After last weekend's dose, Dave wanted to see a bit more, so we left Seattle early.  We were a bit worried when we arrived to Snoqualmie Pass in a cloud bank, completely obliterating the view, but we trusted the posted forecast and sure enough, we were having lunch in the sun, part-way up the face.  The Improbable Traverse pitches went past quickly, and by early afternoon we were on the summit, enjoying the view.  After clearing the summits we were able to put away the rope, and follow the steep scrambler's trail back to the Alpental Valley.

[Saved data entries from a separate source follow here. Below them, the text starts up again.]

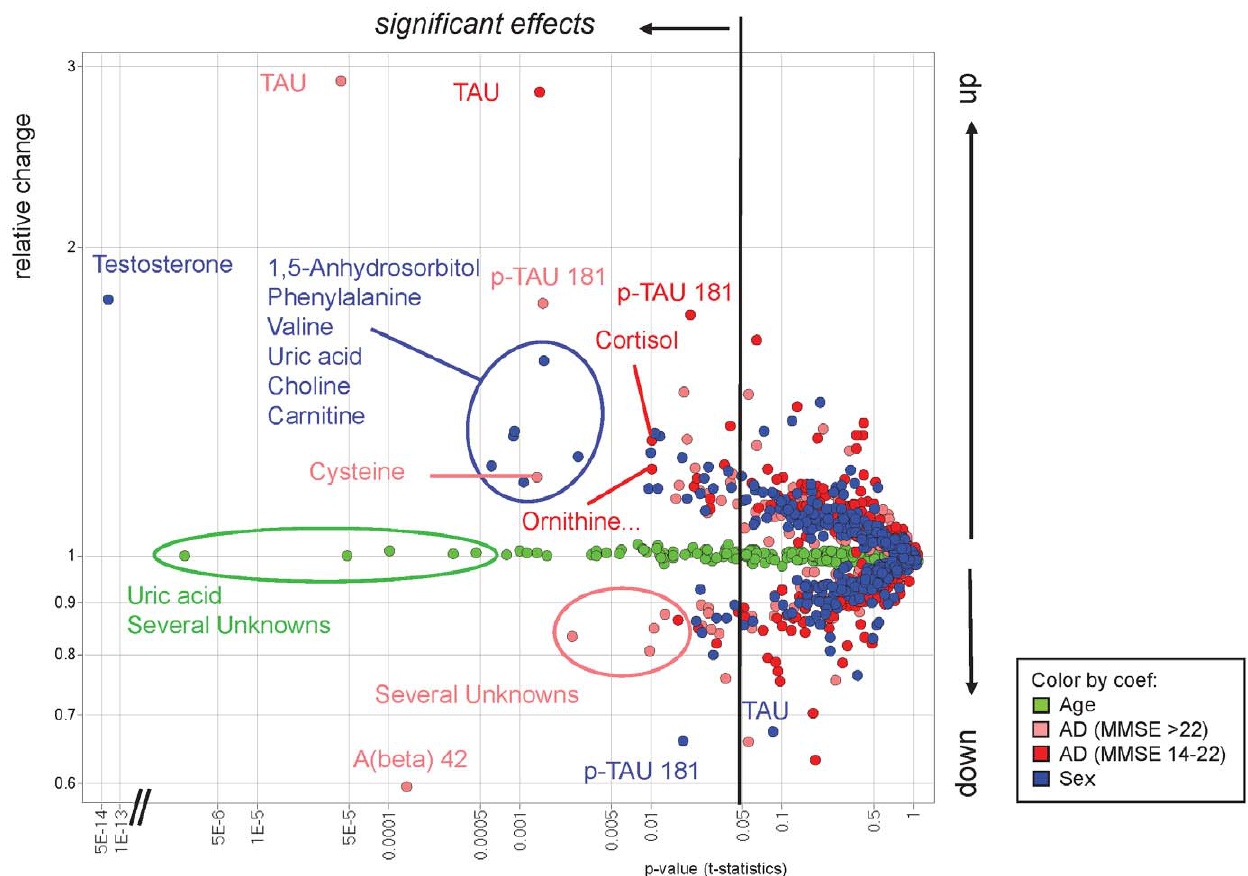
Figure 6. Significance levels and relative changes with respect to influencing factors gender, age and disease status (light AD; strong AD) are shown. All SQ 343 analytes measured by metabolite profiling, and the proteins TAU, p-TAU 181 and amyloid beta 42 were included in the linear modeling calculation. In the case of gender-related correlations (blue circles) relative changes . 1 indicate increased levels in males compared to females (logarithmic scale for both axes; relative change for age-related effects are not-to-scale).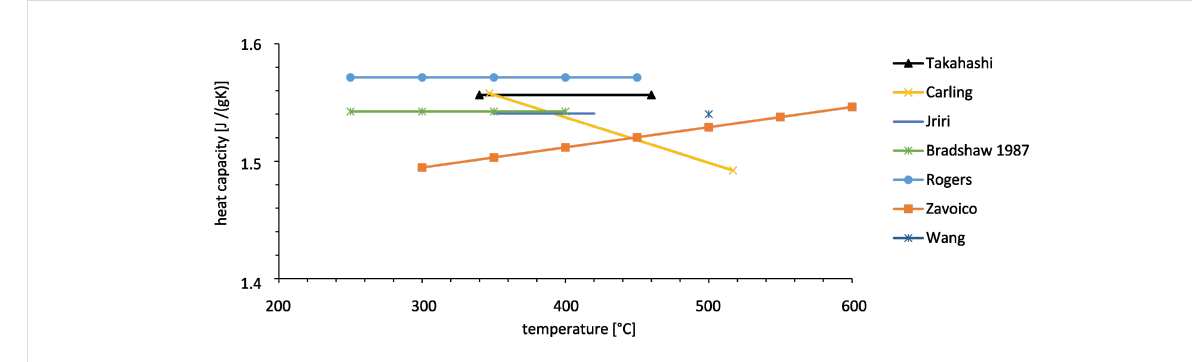
Figure 2: Heat capacity of Solar Salt in the liquid phase [3-9].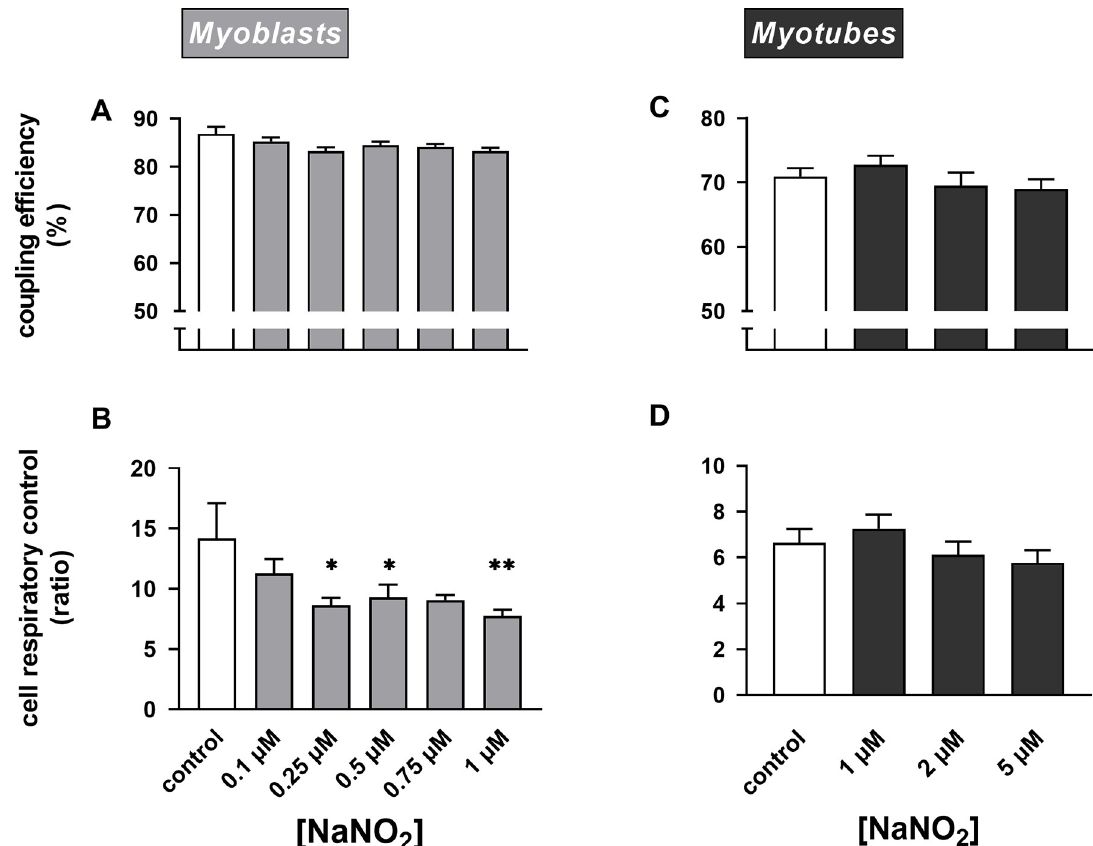
Fig 4. Nitrite lowers mitochondrial efficiency. Respiratory rates shown in Fig 3 were used to calculate coupling efficiency of oxidative phosphorylation (Panels A and C ) and cell respiratory control ratios (Panels B and D ) in static myoblasts and spontaneously contracting myotubes. Data are means ± SEM of 12–20 well measurements sampled from 4–5 independent XF assays. NaNO 2 effects were evaluated for statistical significance by combined Kruskal-Wallis and Dunn’s tests. Parameters labelled with asterisks differ significantly ( � P < 0.05 and �� P < 0.01) from the relevant (0 μ M NaNO 2 ) control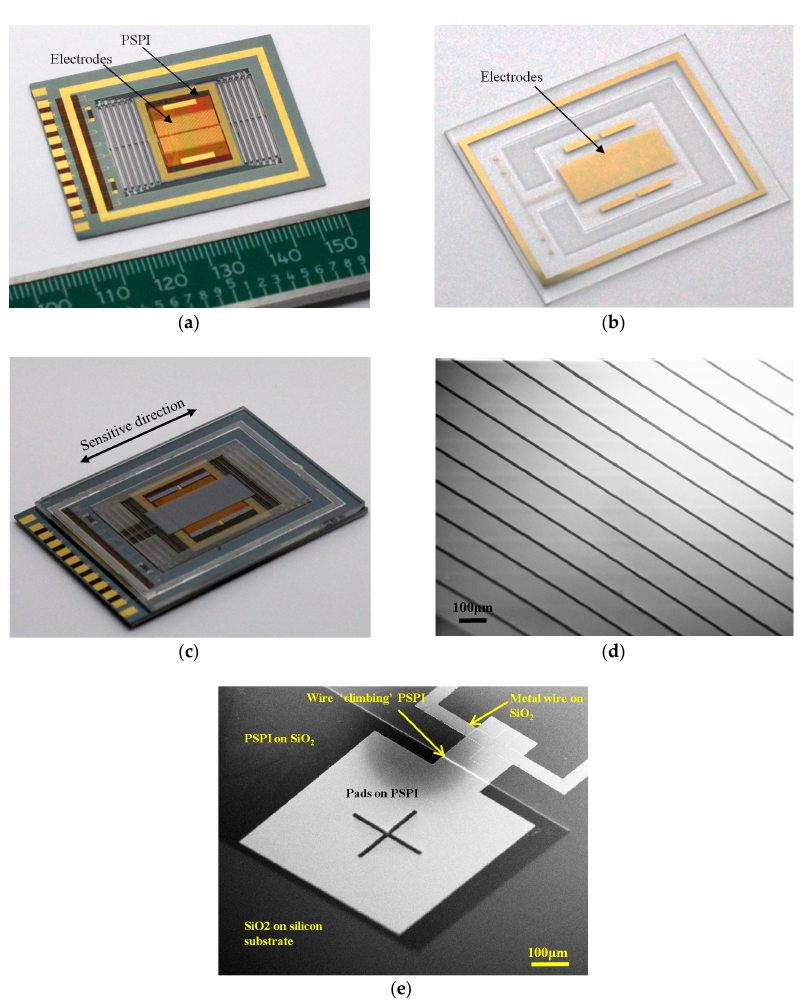
Figure 5. Fabricated micro accelerometer. ( a ) Electrodes on the spring-mass structure; ( b ) Electrodes on the top die; ( c ) Packaged micro accelerometer in which the electrodes on the top die and spring-mass structure form the area-changed capacitive transducer; ( d ) SEM photograph of the electrodes; ( e ) Additional PSPI between the metal layer and silicon substrate, the wire climbs the edge of the PSPI for transferring the signal from the electrodes and pads on PSPI. Table 2. Summary of the key parameters of the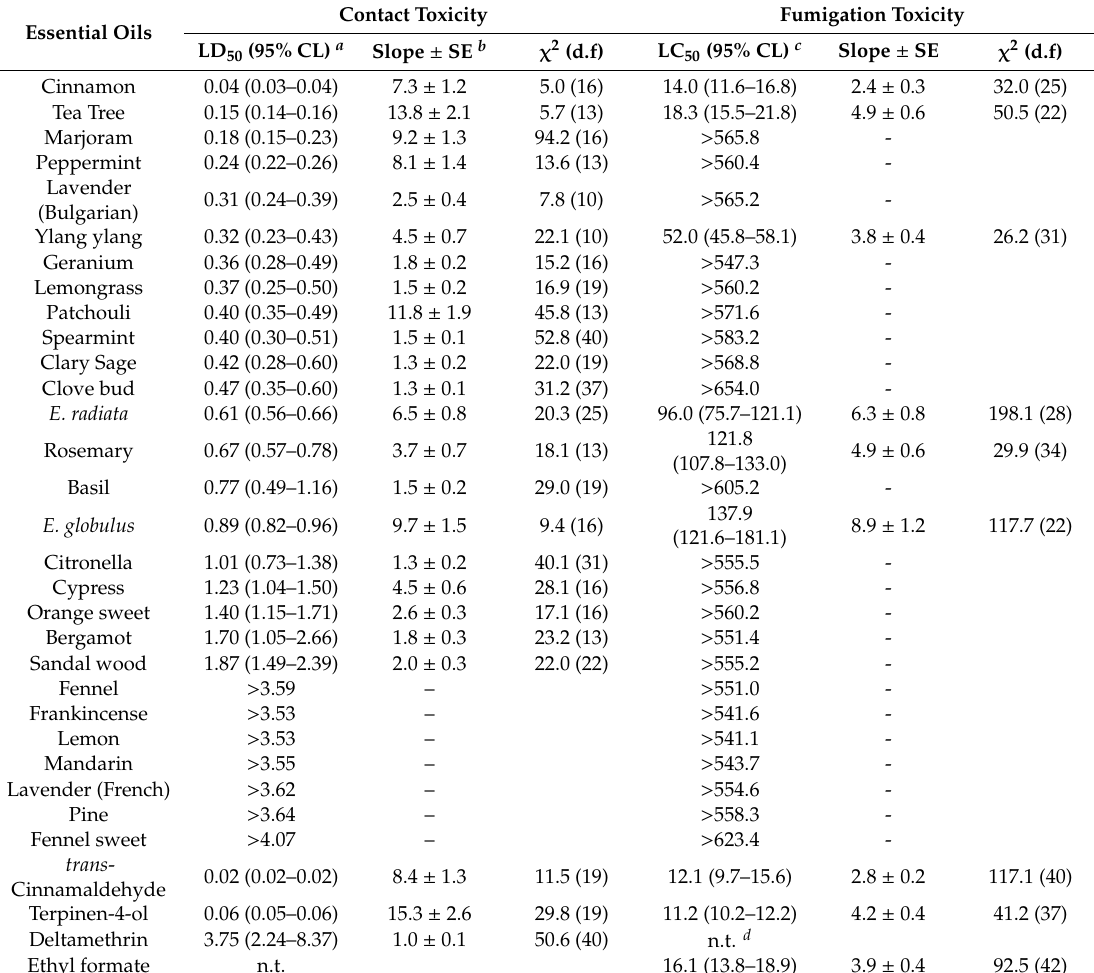
Table 2. Insecticidal activity of 28 essential oils against Sitophilus zeamais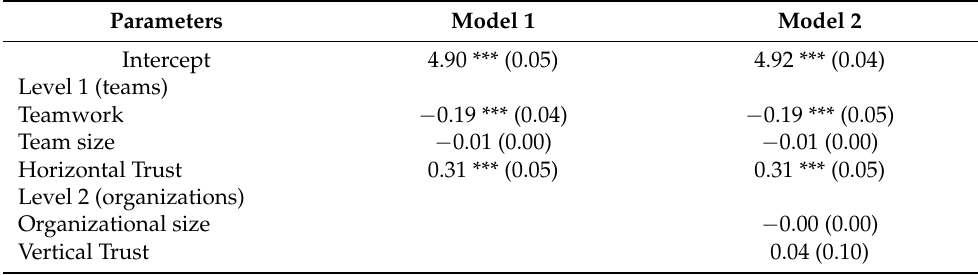
Table 9. Results for the hierarchical linear models predicting performance (ICC =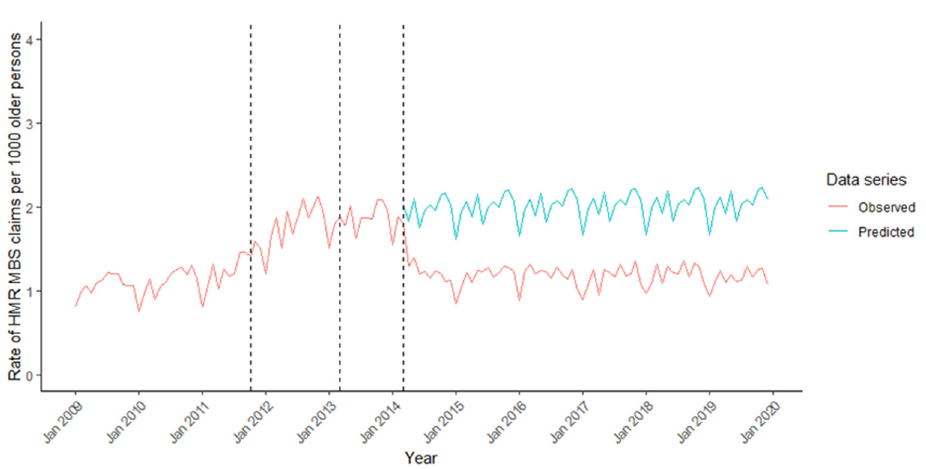
Figure 3. Monthly rate of GP claims for Home Medicines Reviews per 1000 older persons between 2009 and 2019, and counterfactual forecast in the absence of changes to program rules in 2014. Dashed lines indicate dates of program rule changes.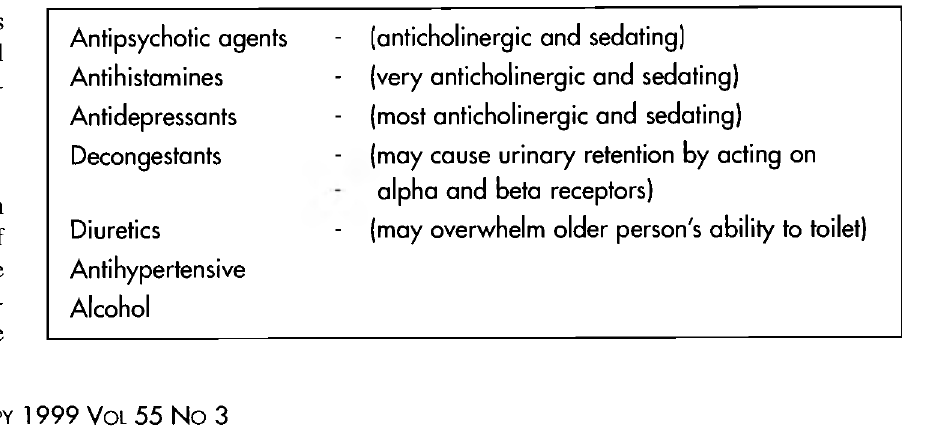
TABLE 1: DRUGS THAT MAY AFFECT CONTINENCE Antipsychotic agents - (anticholinergic and sedating) Antihistamines - (very anticholinergic and sedating) Antidepressants - (most anticholinergic and sedating) Decongestants - alpha and beta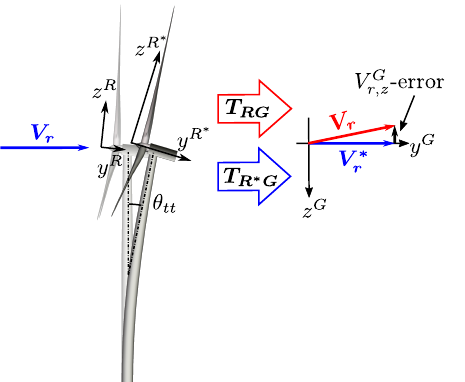
Figure 12. When the blades are horizontal, a small part of V rot ∗ is measured in the − z R ∗ direction on the right-hand side of the rotor and in the + z R ∗ direction on the left-hand side due to the gravity-induced deflection of the blade section. Furthermore, the blade moves faster in the upper part of the rotor due to the transition from backward to forward deflection and slower in the lower part. In the current method, however, the rotational speed, V rot , is assumed to be tangential and uniform. The mismatch results in a spurious side wind, seen as a mean offset in the x component of Fig. 10.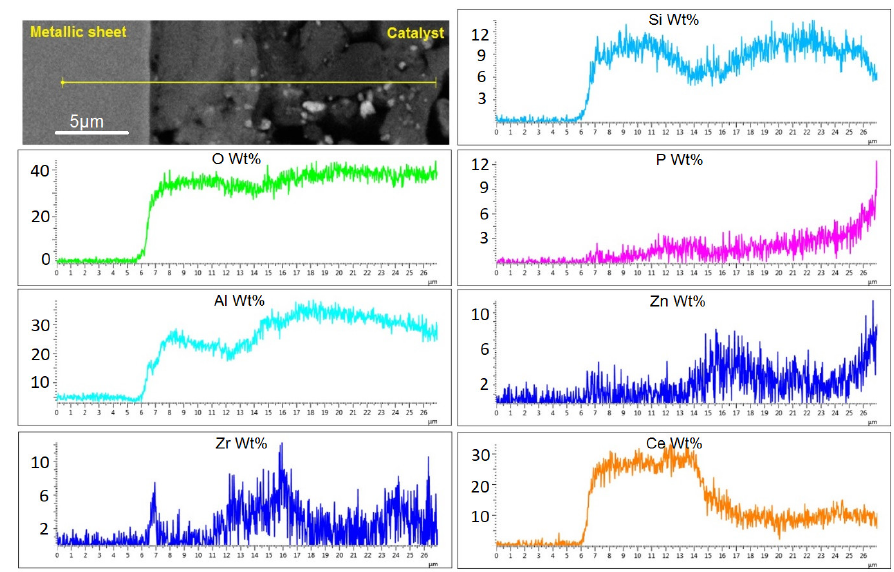
Figure 13. SEM-EDS line analysis from the vehicle-aged natural gas (inlet) catalyst.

Low clouds completely obscured the mountain, and we certainly
slowed down - I wanted to make sure we didn't miss the entrance
couloir to the route.

The view above made the initial route finding difficult.
This is the first pitch.

300' and three pitches later, the clouds had burned
off and this was the view of Snoqualmie Pass.

Trying to look back down at pitches 1-3.

Dave taking a moment to relax at the Lunch Ledge, half way
up the pitches.

Looking across the 150' Improbable Traverse.

The traverse is broken into two pitches for rope drag.  Dave's
belaying me from the Lunch Ledge (top of p3) - I'm at the anchor of p4.

The last two pitches are low 5th and 4th class.

A few hundred feet of 3rd and 4th class climbing lead to the summit.

On the hike back to the car, we finally got the view of the face.
The Improbable Traverse climbs the big corner immediately left of the
white rock in the center of the face, and leads straight to the summit.
Statistics:  Guye Peak (5168'), West Face, Improbable Traverse (III 5.8, 9 pitches/900').  31 August with Dave N.